With Jackie McLean, B.A., M.Ed
Instructional Designer & iTacit Customer Success Specialist
I have worked in eLearning and corporate training and development for a decade, and prior to that, I worked in non-traditional education and professional development. Here is what I see happening in eLearning from my perspective.
Accessibility and Flexibility of eLearning
The pandemic has had a huge effect on almost all industries, but it has affected the eLearning industry even more so. Not only are more people working from home than ever, but more people are also training from home.
Companies that have adopted eLearning for training and professional development have seen employee productivity increase because employees have the choice of when and where they complete their training. This has had an especially profound effect on the healthcare industry, where our healthcare providers are often spread very thin with increasing patient loads and regularly changing public health regulations. eLearning makes it possible to roll out training to a large group of employees in an efficient, cost-effective, and easily managed way.
Centralization of Training and Certification
eLearning platforms and eLearning authoring software (like iTacit) also have built-in ways to keep track of compliance for training and certification purposes.

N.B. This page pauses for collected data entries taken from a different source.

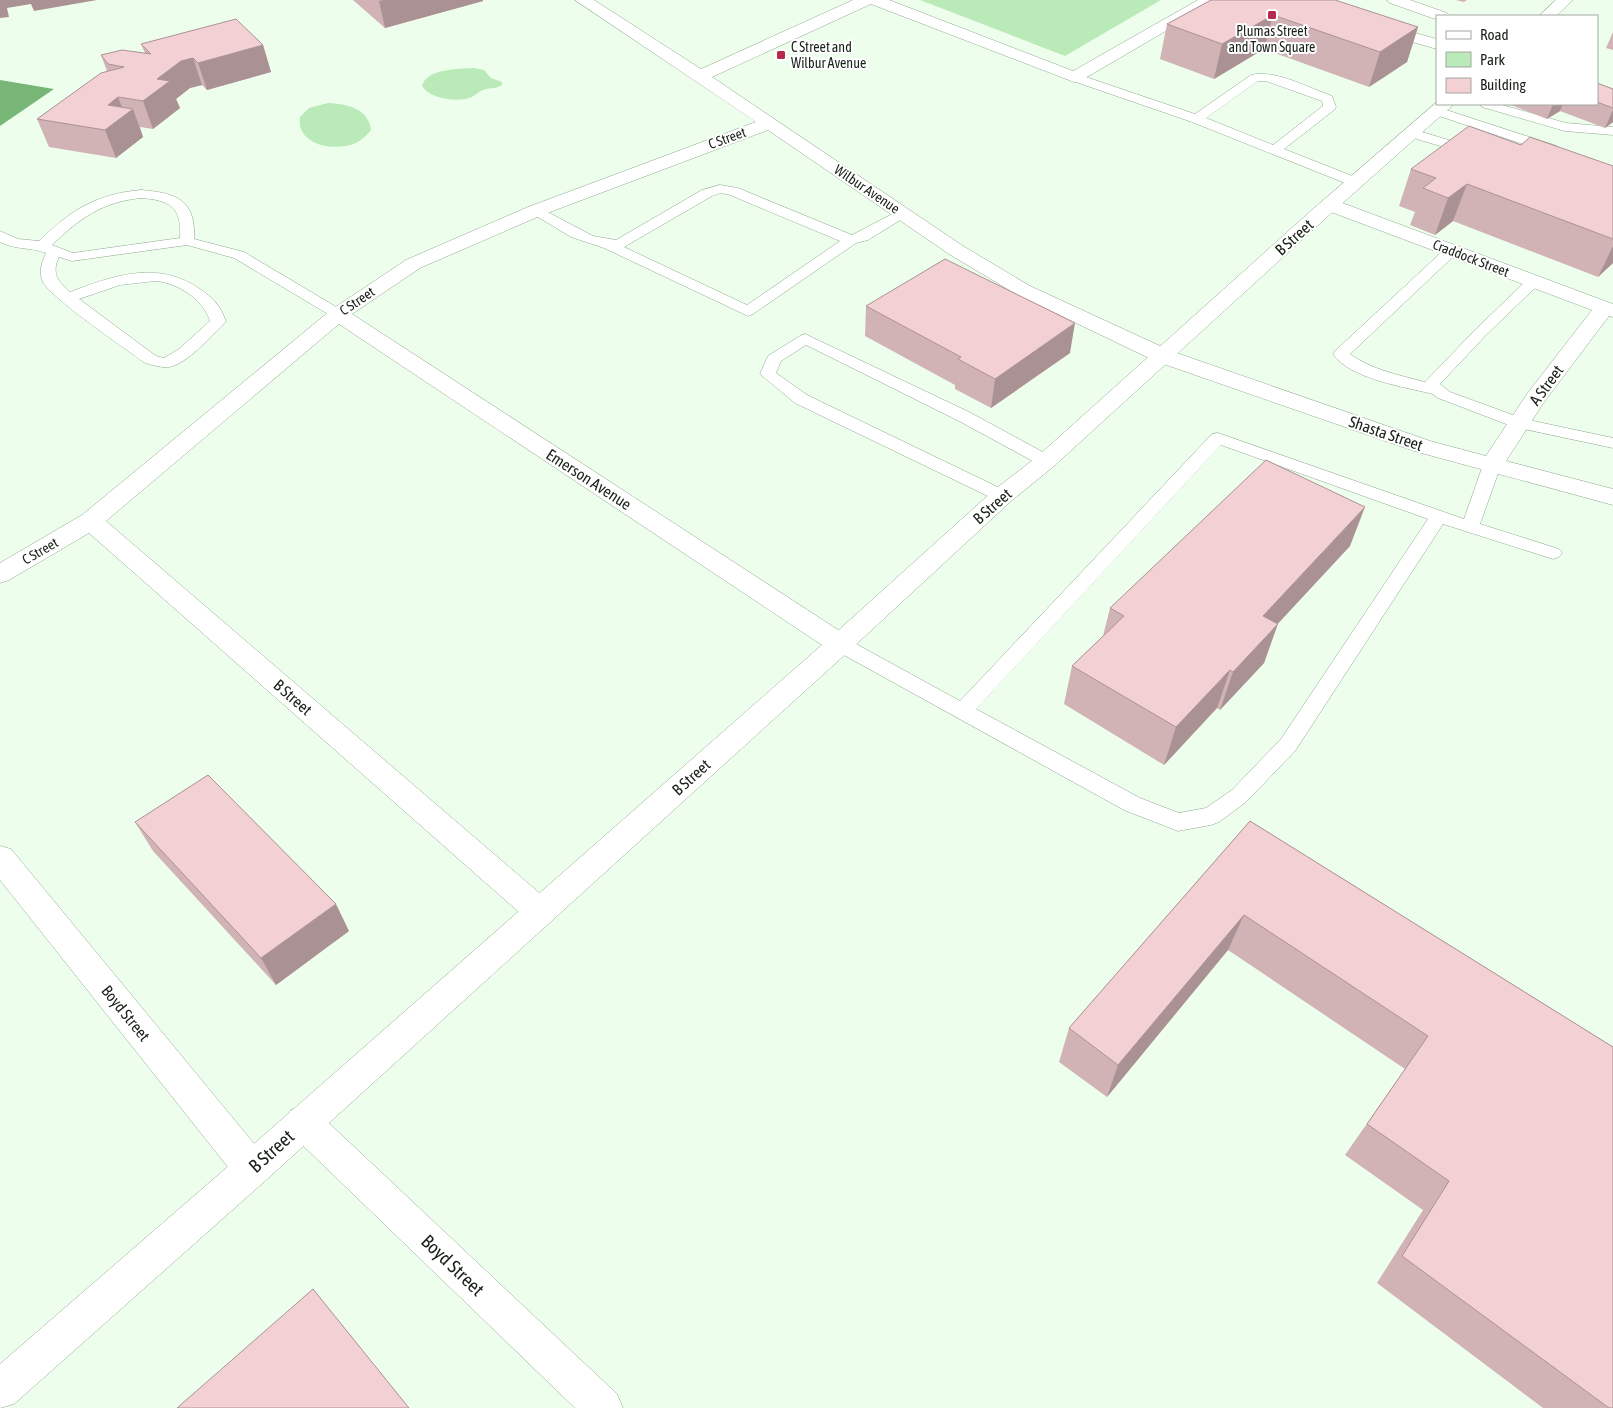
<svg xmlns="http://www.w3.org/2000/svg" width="1613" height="1408" font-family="'Asap Condensed',sans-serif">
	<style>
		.green { fill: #b9eab8 }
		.water { fill: #78b678 }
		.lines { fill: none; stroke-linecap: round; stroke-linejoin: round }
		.service-casing { stroke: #91a690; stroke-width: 1 }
		.minor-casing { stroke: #91a690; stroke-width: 1 }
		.tertiary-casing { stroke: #91a690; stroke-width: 1 }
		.service { fill: #fff; fill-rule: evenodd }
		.minor { fill: #fff; fill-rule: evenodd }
		.tertiary { fill: #fff; fill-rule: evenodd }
		.wall { fill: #d1b3b6 }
		.shaded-wall { fill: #aa9294 }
		.building { fill: #f3d0d4; stroke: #aa9294 }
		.poi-dot { fill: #b9284f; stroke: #fff; stroke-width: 2 }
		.labels { text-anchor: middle; stroke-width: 4; stroke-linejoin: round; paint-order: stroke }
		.far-poi-label { font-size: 14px; fill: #1a2219; stroke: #fff }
		.far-street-label { font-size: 14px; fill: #1a2219; stroke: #fff }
		.street-label { font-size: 16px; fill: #1a2219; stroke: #fff }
		.near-street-label { font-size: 19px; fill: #1a2219; stroke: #fff }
	</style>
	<rect width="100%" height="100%" fill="#edffec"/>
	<g class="green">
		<path d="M 920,0 L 1161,0 L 1065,56 Z"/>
		<path d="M 474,68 L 484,70 L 491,78 L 502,82 L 502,85 C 495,90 489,87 483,90 C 478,92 475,96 469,98 C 456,102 430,99 422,86 C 427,68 459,69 474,68 Z"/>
		<path d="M 328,103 C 347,104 368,108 371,130 C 367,135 362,140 356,143 C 336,152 296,146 300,117 L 309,108 Z"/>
	</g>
	<path class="water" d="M 0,80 L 54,89 L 0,126 Z"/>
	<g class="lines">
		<defs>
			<g id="service">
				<path d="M 1074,73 L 1195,114 L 1251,75 C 1275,69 1309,88 1332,96 L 1336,107 L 1334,110 L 1284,149 L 1360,179 L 1362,182 L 1360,185 L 1350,185 L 1192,122 L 1070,80 L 1068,77 ZM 1258,81 L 1266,81 L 1322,101 L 1323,106 L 1273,145 L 1206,118 Z"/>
				<path d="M 1480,104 L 1499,104 L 1566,123 L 1613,127 L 1613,135 L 1565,131 L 1482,107 Z"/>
				<path d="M 1437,107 L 1557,146 L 1559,149 L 1552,153 L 1547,152 L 1433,114 L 1431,111 Z"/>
				<path d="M 1412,129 L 1475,148 L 1477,151 L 1470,155 L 1407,136 L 1406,133 L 1407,130 Z"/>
				<path d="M 720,185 L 738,188 L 852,235 L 898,211 L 903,210 L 910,214 L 868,240 L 856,243 L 753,314 L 748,316 L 604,248 L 571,237 L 528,211 L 530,208 L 540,208 L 593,236 L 616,240 L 702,190 ZM 721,193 L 730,195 L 840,241 L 747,305 L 624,247 L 712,196 Z"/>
				<path d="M 141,190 C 176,193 196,199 194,239 L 244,252 L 343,311 L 346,314 L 343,317 L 333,317 L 234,258 L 187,245 L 72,261 L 59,257 C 51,274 58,281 70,292 C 115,275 158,260 200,289 C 213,298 221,306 226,322 L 223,325 C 210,337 187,364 169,367 C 162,368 153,365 145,363 C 126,349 52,299 43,282 C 38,272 42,262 46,253 C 31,247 15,250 0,242 L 0,231 L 18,239 L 39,241 C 71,210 96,194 141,190 ZM 141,198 C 170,200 182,207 180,238 L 73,253 L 52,245 C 80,218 102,202 141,198 ZM 156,281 C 178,283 203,299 210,321 L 179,349 L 164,358 L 156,356 L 79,299 L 120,285 Z"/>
				<path d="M 1451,247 L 1456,248 L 1458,251 L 1456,254 L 1350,354 C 1372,370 1399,375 1425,382 L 1476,329 L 1528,279 L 1538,279 L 1540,282 L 1538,285 L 1486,335 L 1440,384 L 1450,392 L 1524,419 L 1613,438 L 1613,448 L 1514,427 L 1438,398 L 1433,394 C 1405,387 1350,379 1333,354 L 1335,351 L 1446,248 Z"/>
				<path d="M 805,334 L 969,412 L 1052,457 L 1054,461 L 1052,465 L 1046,466 L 1040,465 L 957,420 L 806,345 L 781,361 L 776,373 L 807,395 L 1008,492 L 1011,496 L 1008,500 L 1002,502 L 996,500 L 795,403 L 760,374 L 768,356 L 800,336 Z"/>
				<path d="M 1218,433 L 1464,519 L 1483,465 L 1486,461 L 1492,460 L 1498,461 L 1501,465 L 1480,524 L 1559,549 L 1562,553 L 1559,557 L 1553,559 L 1443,524 L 1295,751 L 1246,802 L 1219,822 L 1211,825 L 1178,831 L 1124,810 L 833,649 L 830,644 L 833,639 L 840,637 L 847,639 L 960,701 L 1212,434 ZM 1221,445 L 1428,519 L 1281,739 L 1232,790 L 1206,808 L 1179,813 L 1140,798 L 976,709 Z"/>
			</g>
			<g id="minor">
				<path d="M 575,0 L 594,0 L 701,69 L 853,0 L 889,0 L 1073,71 L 1198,0 L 1217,0 L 1214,3 L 1080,81 L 1074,82 L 871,4 L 712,77 L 963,246 L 1030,286 L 1171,351 L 1430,441 L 1486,456 L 1527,394 L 1592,310 L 1323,209 L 1321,205 L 1323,201 L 1330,199 L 1337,201 L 1613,304 L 1613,317 L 1609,316 L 1544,402 L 1506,461 L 1613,489 L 1613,505 L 1414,451 L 1155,361 L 1016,294 L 949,254 L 768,130 L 542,215 L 420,268 L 352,314 L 849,637 L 853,644 L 849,651 L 840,654 L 831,651 L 339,324 L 106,521 L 551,903 L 556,912 L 551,921 L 540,925 L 529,921 L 89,533 L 9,580 L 0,583 L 0,563 L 82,515 L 331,310 L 406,260 L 528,207 L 756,122 Z"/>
				<path d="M 0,846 L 11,849 L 265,1157 L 270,1169 L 265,1181 L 252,1186 L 239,1181 L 0,880 Z"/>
				<path d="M 303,1106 L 315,1110 L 617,1394 L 623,1408 L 575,1408 L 291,1134 L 286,1122 L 291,1110 Z"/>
			</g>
			<g id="tertiary">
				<path d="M 1387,0 L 1410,0 L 1447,13 L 1449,16 L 1437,16 L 1435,19 L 1390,3 Z"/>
				<path d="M 1556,0 L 1573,0 L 1556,16 L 1539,16 Z"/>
				<path d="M 1379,23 L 1437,39 L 1437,49 L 1373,31 L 1371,28 L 1373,25 Z"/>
				<path d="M 1437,102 L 1437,104 L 1454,104 L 1327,217 L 1054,466 L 1010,502 L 849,651 L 265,1181 L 14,1404 L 0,1408 L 0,1364 L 239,1157 L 831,637 L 994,490 L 1038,456 L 1313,209 Z"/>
			</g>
		</defs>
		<use href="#service" class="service-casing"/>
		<use href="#minor" class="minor-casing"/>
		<use href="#tertiary" class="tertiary-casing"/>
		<use href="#service" class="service"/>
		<use href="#minor" class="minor"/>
		<use href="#tertiary" class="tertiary"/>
	</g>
	<g class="wall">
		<path d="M 353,0 L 483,0 L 483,1 L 385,28 Z"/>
		<path d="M 1211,0 L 1418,27 L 1407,62 L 1369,87 L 1264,49 L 1214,79 L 1160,59 L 1167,24 Z"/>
		<path d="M 1456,0 L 1467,0 L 1464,2 Z"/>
		<path d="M 1613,32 L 1613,50 L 1606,48 Z"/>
		<path d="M 141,44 L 263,45 L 271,72 L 207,90 L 202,85 L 190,88 L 176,99 L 180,108 L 153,129 L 140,127 L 143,137 L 116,158 L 49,147 L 37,119 L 107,71 L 101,55 L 145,53 Z"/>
		<path d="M 1597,83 L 1613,89 L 1613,122 L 1605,128 L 1560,111 L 1547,119 L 1511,105 L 1511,104 L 1597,104 Z"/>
		<path d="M 1521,145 L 1613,166 L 1613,263 L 1598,277 L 1453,221 L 1435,235 L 1410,225 L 1415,212 L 1399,206 L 1411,169 Z"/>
		<path d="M 866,306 L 1070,353 L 991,408 L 955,389 L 955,385 L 865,336 Z"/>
		<path d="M 1350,546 L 1277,624 L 1264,663 L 1220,710 L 1217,708 L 1164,765 L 1064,704 L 1072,666 L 1103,636 L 1110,608 Z"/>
		<path d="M 1250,821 L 1613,1047 L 1613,1408 L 1543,1408 L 1377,1283 L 1423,1210 L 1345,1155 L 1405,1069 L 1228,950 L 1107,1097 L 1059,1062 L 1069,1028 Z"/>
		<path d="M 135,822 L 349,931 L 276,985 L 153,851 Z"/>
	</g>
	<g class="shaded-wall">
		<path d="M 0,0 L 97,0 L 34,11 L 31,4 L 7,8 L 9,17 L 0,18 Z"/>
		<path d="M 384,0 L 483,0 L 483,1 L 385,28 L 379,1 Z"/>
		<path d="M 1273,15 L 1264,49 L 1214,79 L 1222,44 Z"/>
		<path d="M 1418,27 L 1407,62 L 1369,87 L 1380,52 Z"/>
		<path d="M 263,45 L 271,72 L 207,90 L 198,63 Z"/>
		<path d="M 193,58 L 202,85 L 190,88 L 176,99 L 180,108 L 153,129 L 143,101 L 157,79 L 181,61 Z"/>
		<path d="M 118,97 L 125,115 L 133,109 L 143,137 L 116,158 L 105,130 L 108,105 Z"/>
		<path d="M 1553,104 L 1563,104 L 1560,111 L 1547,119 Z"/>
		<path d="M 1613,110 L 1613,122 L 1605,128 Z"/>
		<path d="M 1467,184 L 1453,221 L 1435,235 L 1448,198 Z"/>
		<path d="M 1613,246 L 1613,263 L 1598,277 Z"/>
		<path d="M 1075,323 L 1070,353 L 991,408 L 995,379 Z"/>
		<path d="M 1365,507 L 1350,546 L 1249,655 L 1263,616 Z"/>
		<path d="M 1278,624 L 1264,663 L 1220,710 L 1233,672 Z"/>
		<path d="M 1230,670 L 1217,708 L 1164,765 L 1176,727 Z"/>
		<path d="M 336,904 L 349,931 L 276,985 L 261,958 Z"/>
		<path d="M 1244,915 L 1228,950 L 1107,1097 L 1118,1065 Z"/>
	</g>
	<g class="building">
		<path d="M 1211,0 L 1335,0 L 1418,27 L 1380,52 L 1273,15 L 1222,44 L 1167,24 Z"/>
		<path d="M 236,19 L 263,45 L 198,63 L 193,58 L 181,61 L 157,79 L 170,81 L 143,101 L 118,97 L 108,105 L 133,109 L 105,130 L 37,119 L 101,73 L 124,67 L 108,64 L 101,55 L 122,50 L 151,54 L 141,44 Z"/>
		<path d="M 1597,83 L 1613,89 L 1613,108 L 1597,102 Z"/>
		<path d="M 1469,126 L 1521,145 L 1530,137 L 1613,166 L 1613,239 L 1467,184 L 1448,198 L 1423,188 L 1436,178 L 1411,169 Z"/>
		<path d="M 945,259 L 1075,323 L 995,379 L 958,359 L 961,357 L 866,306 Z"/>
		<path d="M 1266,460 L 1365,507 L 1263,616 L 1278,624 L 1233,672 L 1230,670 L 1176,727 L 1072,666 L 1124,616 L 1110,608 Z"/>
		<path d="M 208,775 L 336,904 L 261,958 L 135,822 Z"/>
		<path d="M 1250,821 L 1613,1047 L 1613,1408 L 1609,1408 L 1402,1256 L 1449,1181 L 1367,1124 L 1428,1036 L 1244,915 L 1118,1065 L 1069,1028 Z"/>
		<path d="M 313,1289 L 409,1408 L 177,1408 Z"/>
	</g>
	<g class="poi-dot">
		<rect x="1267" y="10" width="10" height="10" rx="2.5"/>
		<rect x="776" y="50" width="10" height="10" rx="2.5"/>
	</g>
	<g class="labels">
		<g class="far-poi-label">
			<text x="1272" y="36">Plumas Street<tspan x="1272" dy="16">and Town Square</tspan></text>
			<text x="791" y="52" text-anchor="start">C Street and<tspan x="791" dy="16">Wilbur Avenue</tspan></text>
		</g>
		<g class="far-street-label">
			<text transform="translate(727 138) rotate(-20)" y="5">C Street</text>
			<text transform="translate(867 189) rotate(34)" y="5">Wilbur Avenue</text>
			<text transform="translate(1471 258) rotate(21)" y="5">Craddock Street</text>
			<text transform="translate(357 301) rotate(-34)" y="5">C Street</text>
			<text transform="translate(40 551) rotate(-30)" y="5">C Street</text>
		</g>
		<g class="street-label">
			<text transform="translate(1294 237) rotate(-42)" y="6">B Street</text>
			<text transform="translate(1546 385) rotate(-54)" y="6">A Street</text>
			<text transform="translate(1386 433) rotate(19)" y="6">Shasta Street</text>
			<text transform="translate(589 479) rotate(33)" y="6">Emerson Avenue</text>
			<text transform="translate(992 506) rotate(-41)" y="6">B Street</text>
			<text transform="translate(293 697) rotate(41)" y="6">B Street</text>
			<text transform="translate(691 777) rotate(-42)" y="6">B Street</text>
			<text transform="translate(126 1013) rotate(51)" y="6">Boyd Street</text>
		</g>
		<g class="near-street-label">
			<text transform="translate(271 1151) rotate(-42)" y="7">B Street</text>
			<text transform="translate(453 1265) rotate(44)" y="7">Boyd Street</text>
		</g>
	</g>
	<rect x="1436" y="15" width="162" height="90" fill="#ffffff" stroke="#a3a7a3"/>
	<rect x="1446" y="31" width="25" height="8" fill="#ffffff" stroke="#a3a7a3"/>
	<text x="1480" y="40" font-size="15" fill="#1a2219">Road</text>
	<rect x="1446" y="52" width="25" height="15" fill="#b9eab8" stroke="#a3a7a3"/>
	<text x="1480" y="65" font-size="15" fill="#1a2219">Park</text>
	<rect x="1446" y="78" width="25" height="15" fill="#f3d0d4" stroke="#a3a7a3"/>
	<text x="1480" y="90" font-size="15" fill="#1a2219">Building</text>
</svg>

The ability to centralize this record-keeping within a Learning Management System (LMS) improves productivity and reduces human error on the administrative side and also makes results easily accessible to management.
Efficiency of eLearning in Corporate Training
eLearning has had a major impact on the corporate sector by taking 45% less time than traditional in-person learning (eLearning Industry). This means employees spend less time away from their job tasks and/or are not required to do training outside of their normal work hours. It also means lowered costs on things like instructors, venues, transportation, and logistics. It also means the same training can be consistently offered to employees and accessible to them after it is completed so that they can review it and refresh their understanding. I’m seeing this used extensively in situations where employees are squeezing in a few minutes of training here and there in their already busy schedules. The fact that they can return to the training at any time means that they can refresh their skills, return to content that they may have struggled with, and use the material as a reference.
Improvement in Employee Productivity
The American Heart Association has recorded a 20% enhancement in productivity in employees who have acquired relevant skills from eLearning. I have witnessed this myself across other industries, especially in cases where those skills were previously acquired through one-on-one training with a colleague. Not only does productivity increase for the trainer, but the trainee has the benefit of the exact same training as every other employee in that role, and they have the flexibility to focus on areas that may need attention. They can also blend their online training with the real-life practice of skills, and advances in interactive eLearning technology mean that employees can actually simulate many hands-on tasks in a virtual environment. Employees have the ability to choose when and how eLearning fits into their day-to-day jobs and gives them autonomy on how to balance their workloads while still advancing their training.
Advances in eLearning Technology
Every single day, advances in AI technology and eLearning products are vastly improving the quality of training that can be produced. Oftentimes, training is produced in-house without an extensive budget or even expert resources. In many cases, the subject matter experts are being asked to develop content themselves, and products like EasyGenerator, Synthesia, Chat GPT, and iTacit’s iCourse are making it possible for those without any instructional design experience to develop functional and engaging eLearning.
Just in the time I have been in the industry, I have seen eLearning go from slide-based training (primarily text and limited image) to dynamic and interactive multimedia training featuring audio and video and even virtual simulated environments and augmented reality.
As technology continues to advance, I predict we will see more virtual reality training environments and more tools that will continue to allow those without any instructional design experience to develop functional and engaging elearning.